(Listing drawn from a dataset)
☆ ☆ ☆ ☆ ☆
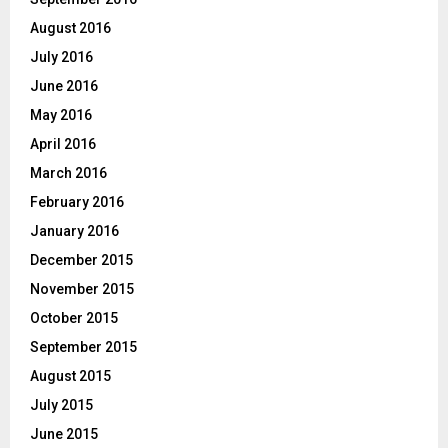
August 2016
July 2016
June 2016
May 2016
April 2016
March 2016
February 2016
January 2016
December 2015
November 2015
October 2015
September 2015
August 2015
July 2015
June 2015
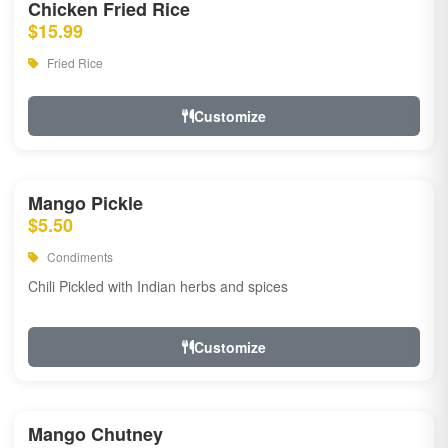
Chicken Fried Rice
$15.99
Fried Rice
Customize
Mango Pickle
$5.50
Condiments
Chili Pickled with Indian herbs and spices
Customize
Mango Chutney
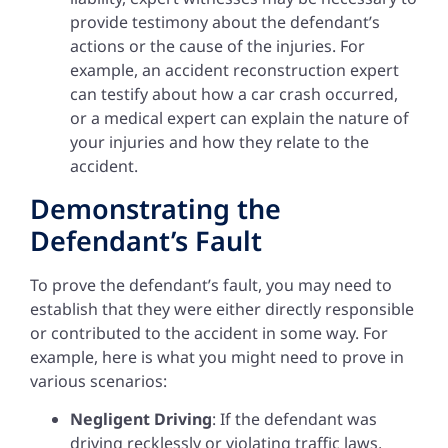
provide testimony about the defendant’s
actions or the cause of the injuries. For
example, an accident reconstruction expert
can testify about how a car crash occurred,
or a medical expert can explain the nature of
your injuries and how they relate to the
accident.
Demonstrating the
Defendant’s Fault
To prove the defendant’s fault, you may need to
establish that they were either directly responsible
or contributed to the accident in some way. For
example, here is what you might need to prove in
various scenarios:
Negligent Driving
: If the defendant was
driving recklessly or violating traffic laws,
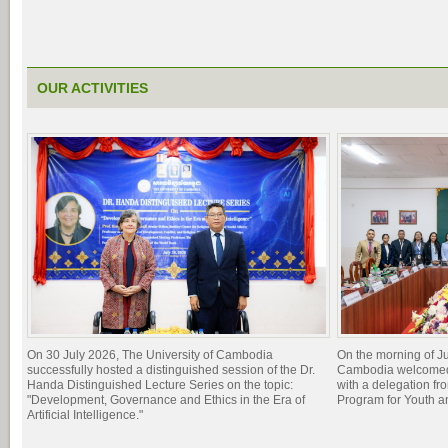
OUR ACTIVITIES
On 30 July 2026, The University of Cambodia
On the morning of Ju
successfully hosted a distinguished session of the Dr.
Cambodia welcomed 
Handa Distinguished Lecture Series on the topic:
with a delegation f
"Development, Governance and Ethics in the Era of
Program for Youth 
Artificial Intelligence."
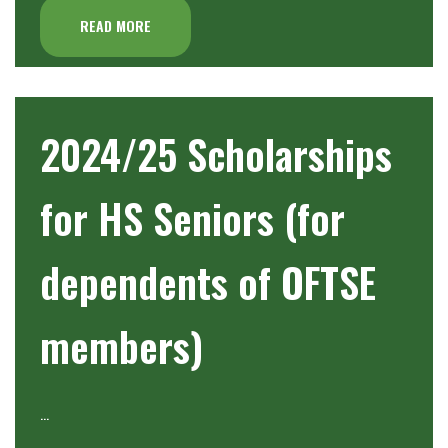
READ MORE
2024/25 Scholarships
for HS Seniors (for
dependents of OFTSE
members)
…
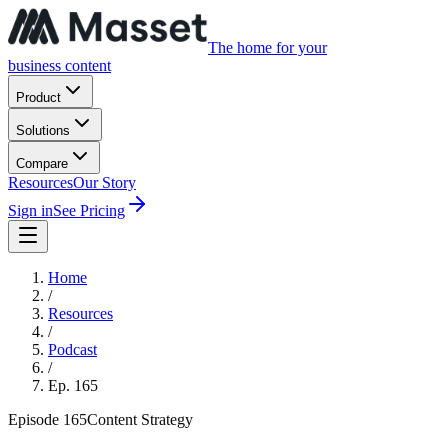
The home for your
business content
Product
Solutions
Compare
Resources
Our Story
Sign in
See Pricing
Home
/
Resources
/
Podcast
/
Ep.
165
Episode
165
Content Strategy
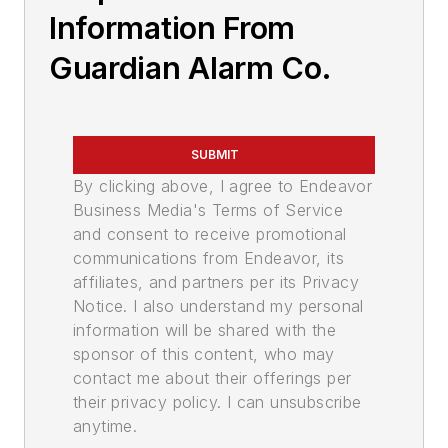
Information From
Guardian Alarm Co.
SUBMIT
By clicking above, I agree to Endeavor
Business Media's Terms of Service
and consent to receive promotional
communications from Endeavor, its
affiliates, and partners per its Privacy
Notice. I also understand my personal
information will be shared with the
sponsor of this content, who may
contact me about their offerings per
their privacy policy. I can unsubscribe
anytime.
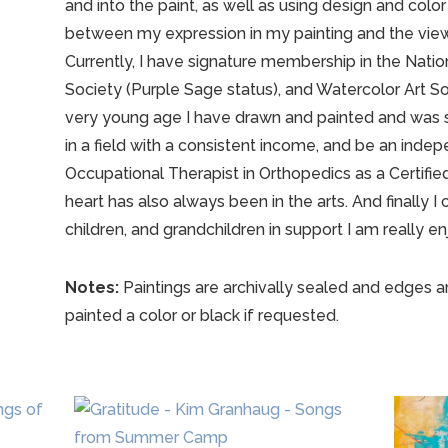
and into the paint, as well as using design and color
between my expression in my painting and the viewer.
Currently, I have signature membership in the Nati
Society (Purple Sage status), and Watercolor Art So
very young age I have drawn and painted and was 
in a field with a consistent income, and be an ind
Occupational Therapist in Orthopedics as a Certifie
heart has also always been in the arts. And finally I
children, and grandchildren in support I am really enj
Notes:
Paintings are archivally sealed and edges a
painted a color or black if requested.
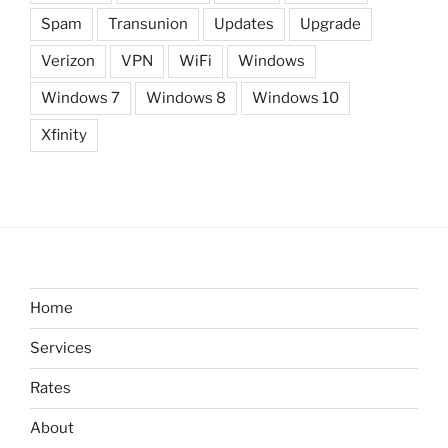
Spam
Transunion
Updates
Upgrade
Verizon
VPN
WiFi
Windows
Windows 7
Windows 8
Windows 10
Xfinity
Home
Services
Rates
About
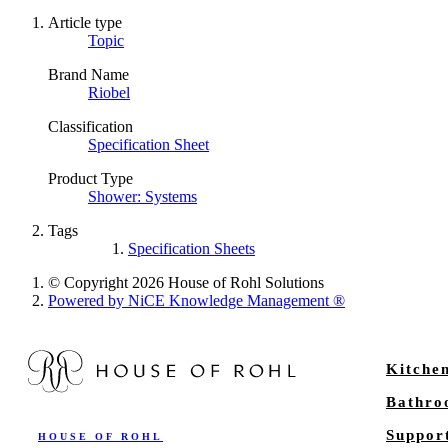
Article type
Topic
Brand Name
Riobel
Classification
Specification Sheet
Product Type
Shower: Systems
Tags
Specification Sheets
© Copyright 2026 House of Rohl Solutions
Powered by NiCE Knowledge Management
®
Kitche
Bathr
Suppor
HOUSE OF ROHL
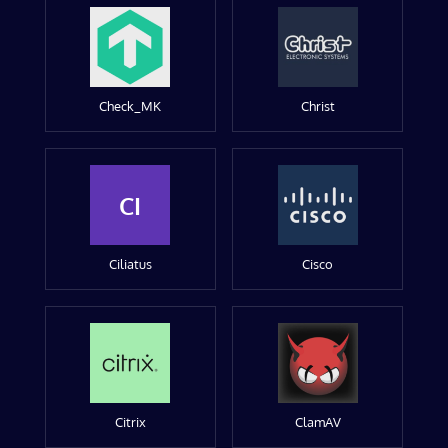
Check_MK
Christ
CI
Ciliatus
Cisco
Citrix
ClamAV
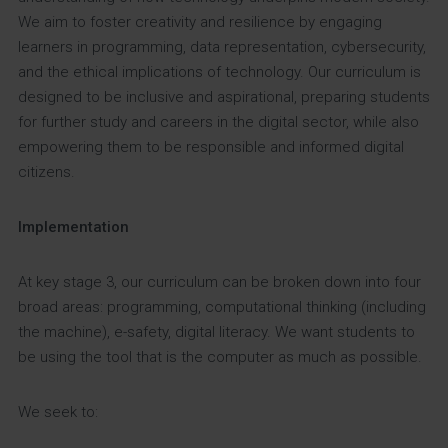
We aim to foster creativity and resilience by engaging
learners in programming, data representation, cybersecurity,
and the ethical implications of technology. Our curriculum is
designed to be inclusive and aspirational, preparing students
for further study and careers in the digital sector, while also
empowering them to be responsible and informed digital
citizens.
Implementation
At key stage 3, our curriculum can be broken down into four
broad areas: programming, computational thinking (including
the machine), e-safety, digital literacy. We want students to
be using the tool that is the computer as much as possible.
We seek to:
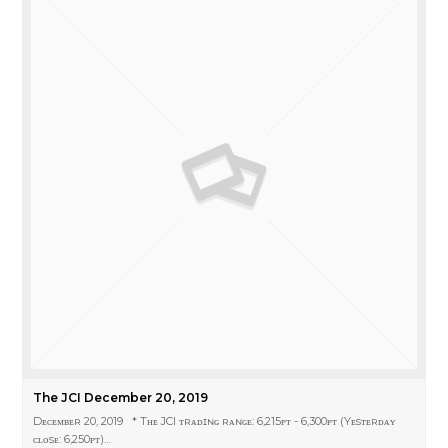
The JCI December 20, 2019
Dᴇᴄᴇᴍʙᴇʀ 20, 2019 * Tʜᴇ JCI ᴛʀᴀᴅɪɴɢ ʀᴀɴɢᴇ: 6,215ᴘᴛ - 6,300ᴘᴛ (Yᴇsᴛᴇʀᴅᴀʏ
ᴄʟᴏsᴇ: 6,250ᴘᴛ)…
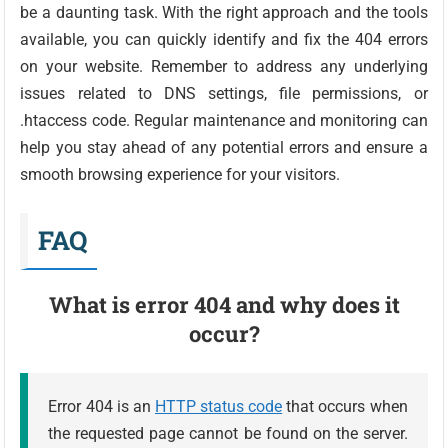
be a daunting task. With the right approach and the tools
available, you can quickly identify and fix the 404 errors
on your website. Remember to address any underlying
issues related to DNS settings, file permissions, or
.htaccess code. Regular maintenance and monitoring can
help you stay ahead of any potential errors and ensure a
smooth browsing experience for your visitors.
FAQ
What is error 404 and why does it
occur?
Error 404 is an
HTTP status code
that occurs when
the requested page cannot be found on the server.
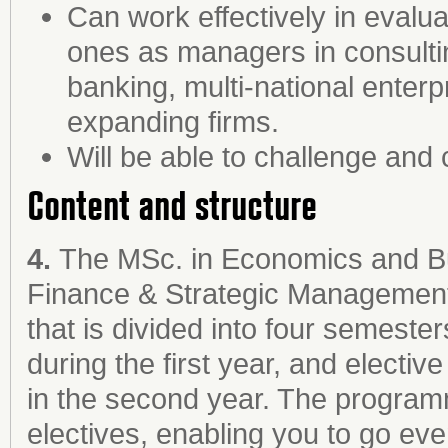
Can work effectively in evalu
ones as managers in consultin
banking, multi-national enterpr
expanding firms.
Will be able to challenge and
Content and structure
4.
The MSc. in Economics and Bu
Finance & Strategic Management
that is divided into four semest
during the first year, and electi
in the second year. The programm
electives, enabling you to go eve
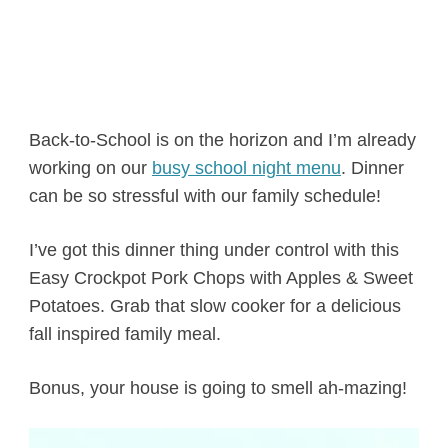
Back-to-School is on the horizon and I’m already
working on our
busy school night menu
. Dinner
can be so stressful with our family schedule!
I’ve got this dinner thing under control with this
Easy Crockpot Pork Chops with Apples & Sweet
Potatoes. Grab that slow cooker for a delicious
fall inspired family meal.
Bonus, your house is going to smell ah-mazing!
☆ ☆ ☆ ☆ ☆
◆ Work instruction ◆
Convert every line of the listing above into a JSON list of strings, one string per line, with blank lines skipped. Leave the pictures out of the answer.

◆ Answer to the exercise ◆
[
  "August 2016",
  "July 2016",
  "June 2016",
  "May 2016",
  "April 2016",
  "March 2016",
  "February 2016",
  "January 2016",
  "December 2015",
  "November 2015",
  "October 2015",
  "September 2015",
  "August 2015",
  "July 2015",
  "June 2015",
  "Chicken Fried Rice",
  "$15.99",
  "Fried Rice",
  "Customize",
  "Mango Pickle",
  "$5.50",
  "Condiments",
  "Chili Pickled with Indian herbs and spices",
  "Customize",
  "Mango Chutney",
  "provide testimony about the defendant’s",
  "actions or the cause of the injuries. For",
  "example, an accident reconstruction expert",
  "can testify about how a car crash occurred,",
  "or a medical expert can explain the nature of",
  "your injuries and how they relate to the",
  "accident.",
  "Demonstrating the",
  "Defendant’s Fault",
  "To prove the defendant’s fault, you may need to",
  "establish that they were either directly responsible",
  "or contributed to the accident in some way. For",
  "example, here is what you might need to prove in",
  "various scenarios:",
  "Negligent Driving",
  ": If the defendant was",
  "driving recklessly or violating traffic laws,",
  "OUR ACTIVITIES",
  "On 30 July 2026, The University of Cambodia",
  "On the morning of Ju",
  "successfully hosted a distinguished session of the Dr.",
  "Cambodia welcomed ",
  "Handa Distinguished Lecture Series on the topic:",
  "with a delegation f",
  "\"Development, Governance and Ethics in the Era of",
  "Program for Youth ",
  "Artificial Intelligence.\"",
  "READ MORE",
  "2024/25 Scholarships",
  "for HS Seniors (for",
  "dependents of OFTSE",
  "members)",
  "…",
  "The home for your",
  "business content",
  "Product",
  "Solutions",
  "Compare",
  "Resources",
  "Our Story",
  "Sign in",
  "See Pricing",
  "Home",
  "/",
  "Resources",
  "/",
  "Podcast",
  "/",
  "Ep.",
  "165",
  "Episode",
  "165",
  "Content Strategy",
  "Information From",
  "Guardian Alarm Co.",
  "SUBMIT",
  "By clicking above, I agree to Endeavor",
  "Business Media's Terms of Service",
  "and consent to receive promotional",
  "communications from Endeavor, its",
  "affiliates, and partners per its Privacy",
  "Notice. I also understand my personal",
  "information will be shared with the",
  "sponsor of this content, who may",
  "contact me about their offerings per",
  "their privacy policy. I can unsubscribe",
  "anytime.",
  "and into the paint, as well as using design and color",
  "between my expression in my painting and the viewer.",
  "Currently, I have signature membership in the Nati",
  "Society (Purple Sage status), and Watercolor Art So",
  "very young age I have drawn and painted and was ",
  "in a field with a consistent income, and be an ind",
  "Occupational Therapist in Orthopedics as a Certifie",
  "heart has also always been in the arts. And finally I",
  "children, and grandchildren in support I am really enj",
  "Notes:",
  "Paintings are archivally sealed and edges a",
  "painted a color or black if requested.",
  "Spam",
  "Transunion",
  "Updates",
  "Upgrade",
  "Verizon",
  "VPN",
  "WiFi",
  "Windows",
  "Windows 7",
  "Windows 8",
  "Windows 10",
  "Xfinity",
  "Home",
  "Services",
  "Rates",
  "About",
  "Article type",
  "Topic",
  "Brand Name",
  "Riobel",
  "Classification",
  "Specification Sheet",
  "Product Type",
  "Shower: Systems",
  "Tags",
  "Specification Sheets",
  "© Copyright 2026 House of Rohl Solutions",
  "Powered by NiCE Knowledge Management",
  "®",
  "Kitche",
  "Bathr",
  "Suppor",
  "HOUSE OF ROHL",
  "Check_MK",
  "Christ",
  "CI",
  "Ciliatus",
  "Cisco",
  "Citrix",
  "ClamAV",
  "We aim to foster creativity and resilience by engaging",
  "learners in programming, data representation, cybersecurity,",
  "and the ethical implications of technology. Our curriculum is",
  "designed to be inclusive and aspirational, preparing students",
  "for further study and careers in the digital sector, while also",
  "empowering them to be responsible and informed digital",
  "citizens.",
  "Implementation",
  "At key stage 3, our curriculum can be broken down into four",
  "broad areas: programming, computational thinking (including",
  "the machine), e-safety, digital literacy. We want students to",
  "be using the tool that is the computer as much as possible.",
  "We seek to:",
  "The JCI December 20, 2019",
  "Dᴇᴄᴇᴍʙᴇʀ 20, 2019 * Tʜᴇ JCI ᴛʀᴀᴅɪɴɢ ʀᴀɴɢᴇ: 6,215ᴘᴛ - 6,300ᴘᴛ (Yᴇsᴛᴇʀᴅᴀʏ",
  "ᴄʟᴏsᴇ: 6,250ᴘᴛ)…",
  "be a daunting task. With the right approach and the tools",
  "available, you can quickly identify and fix the 404 errors",
  "on your website. Remember to address any underlying",
  "issues related to DNS settings, file permissions, or",
  ".htaccess code. Regular maintenance and monitoring can",
  "help you stay ahead of any potential errors and ensure a",
  "smooth browsing experience for your visitors.",
  "FAQ",
  "What is error 404 and why does it",
  "occur?",
  "Error 404 is an",
  "HTTP status code",
  "that occurs when",
  "the requested page cannot be found on the server.",
  "Can work effectively in evalu",
  "ones as managers in consultin",
  "banking, multi-national enterpr",
  "expanding firms.",
  "Will be able to challenge and",
  "Content and structure",
  "4.",
  "The MSc. in Economics and Bu",
  "Finance & Strategic Management",
  "that is divided into four semest",
  "during the first year, and electi",
  "in the second year. The programm",
  "electives, enabling you to go eve",
  "Back-to-School is on the horizon and I’m already",
  "working on our",
  "busy school night menu",
  ". Dinner",
  "can be so stressful with our family schedule!",
  "I’ve got this dinner thing under control with this",
  "Easy Crockpot Pork Chops with Apples & Sweet",
  "Potatoes. Grab that slow cooker for a delicious",
  "fall inspired family meal.",
  "Bonus, your house is going to smell ah-mazing!"
]